Cloudera DataFlow Overview

Learn about key Cloudera DataFlow concepts.

Cloudera DataFlow (CDF) is a CDP Public Cloud service that enables self-serve deployments of Apache NiFi data flows from a central catalog to auto-scaling Kubernetes clusters managed by CDP. Flow deployments can be monitored from a central dashboard with the ability to define KPIs to keep track of critical data flow metrics.

CDF eliminates the operational overhead that is typically associated with running Apache NiFi clusters and allows users to fully focus on developing data flows and ensuring they meet business SLAs.

Key Concepts

Flow definition
A flow definition represents data flow logic which was developed in Apache NiFi and exported by using the Download Flow Definition action on a NiFi process group or the root canvas. Flow definitions typically leverage parameterization to make them portable between different environments such as development or production NiFi environments.
To run one of your existing NiFi data flows in CDF you have to export it as a flow definition and upload it to the CDF catalog.
Catalog
The CDF Catalog is one of three main pages on the CDF UI. The catalog is where your flow definitions are stored and where you manage the CDF flow definition lifecycle from import to versioning, and deletion. The catalog is also where users can initiate new deployments from.
Flow deployment
When you initiate the flow deployment process from the CDF catalog, the deployment wizard helps you turn a flow definition into a flow deployment which is processing data. Using the deployment wizard, you supply configuration parameters, auto-scaling settings and KPI definitions for your flow deployment.
For each flow deployment, CDF creates a dedicated, auto-scaling NiFi cluster on the shared Kubernetes resources in an environment. Flow deployments can therefore scale independently from each other, allowing users to isolate flow deployments from each other and assign resources to deployments as needed.
You can assign KPIs to flow deployments, monitor them in the CDF Dashboard and manage their lifecycle through the Deployment Manager.
Deployment manager
The Deployment Manager allows you to access the NiFi canvas of your flow deployments as well as terminate them. Click the Manage Deployment link in the deployment details pane to get to the Deployment Manager.
KPIs
KPIs (Key Performance Indicators) are a critical monitoring tool introduced in CDF to provide a real-time view into your dataflow performance.
You can use Key Performance Indicators (KPIs) to monitor critical parts of your NiFi deployments on the central monitoring dashboard. You do not need to drill deep into the NiFi dataflow and find the metric to monitor it in NiFi. You can also choose to create alerts for your KPIs in Cloudera DataFlow.
Apache NiFi has multiple metrics to monitor the different statistics of the system such as memory usage, CPU usage, data flow statistics and so on. KPIs are representations of those metrics for a NiFi component in Cloudera DataFlow.
Dashboard
The Dashboard is the central monitoring component within CDF showing all flow deployments across environments at a glance. For each flow deployment you can open the deployment details pane which shows you KPIs you have defined, system metrics as well as system events and alerts.
Environments
CDF works in the context of CDP environments. You can enable DataFlow for any AWS environment you have registered with CDP. The enablement process creates the Kubernetes infrastructure required by CDF and each environment maps to one Kubernetes cluster.

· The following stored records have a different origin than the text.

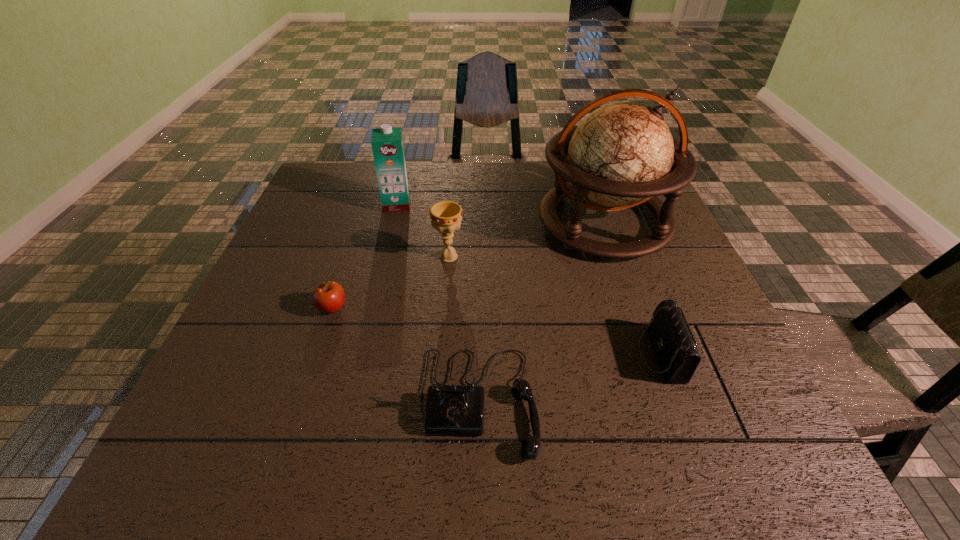
Image resolution: width=960 pixels, height=540 pixels. Identify the location of clutch bag that is positioned at the right edge. (674, 344).

This screenshot has height=540, width=960. I want to click on object at the far right corner, so click(620, 156).

Where is `blank space at the far edge`? blank space at the far edge is located at coordinates (484, 202).

The image size is (960, 540). In the image, there is a desktop. Identify the location of vacant space at the left edge. (315, 233).

At what (x,y) coordinates should I click in order to perform the action: click on vacant space at the right edge of the desktop. Please return your answer as a coordinate pair (x, y). The height and width of the screenshot is (540, 960). Looking at the image, I should click on (620, 230).

This screenshot has height=540, width=960. In order to click on blank area at the near left corner in this screenshot , I will do `click(264, 446)`.

Where is `vacant space that is in between the telephone and the second tallest object`? The image size is (960, 540). vacant space that is in between the telephone and the second tallest object is located at coordinates (438, 303).

Where is `free space between the telephone and the chalice`? free space between the telephone and the chalice is located at coordinates (464, 329).

The width and height of the screenshot is (960, 540). In order to click on free space between the tallest object and the fifth shortest object in this screenshot , I will do [500, 214].

I want to click on unoccupied area between the tallest object and the carton, so click(500, 214).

Once DataFlow has been enabled for an environment, you can start deploying flow definitions to it.

Flow isolation
CDF is the first cloud service allowing NiFi users to easily isolate data flows from each other and guarantee a set of resources to each one without requiring administrators to create additional NiFi clusters.
Flow isolation describes the ability to treat NiFi process groups which typically run on a shared cluster on shared resources as independent, deployable artifacts which can be exported as flow definitions from NiFi.
Flow isolation is useful when:
  • You want to guarantee a set of resources for a specific dataflow.

  • You want to isolate failure domains.

Auto-scaling
CDF is the first cloud service providing auto-scaling capabilities for Apache NiFi data flows. Flow deployments scale up and down based on CPU utilization within the boundaries that are set when completing the deployment wizard. CDF scales flow deployments by adding or removing NiFi pods on the Kubernetes cluster as needed as well as scaling the Kubernetes cluster up or down within boundaries specified during DataFlow enablement.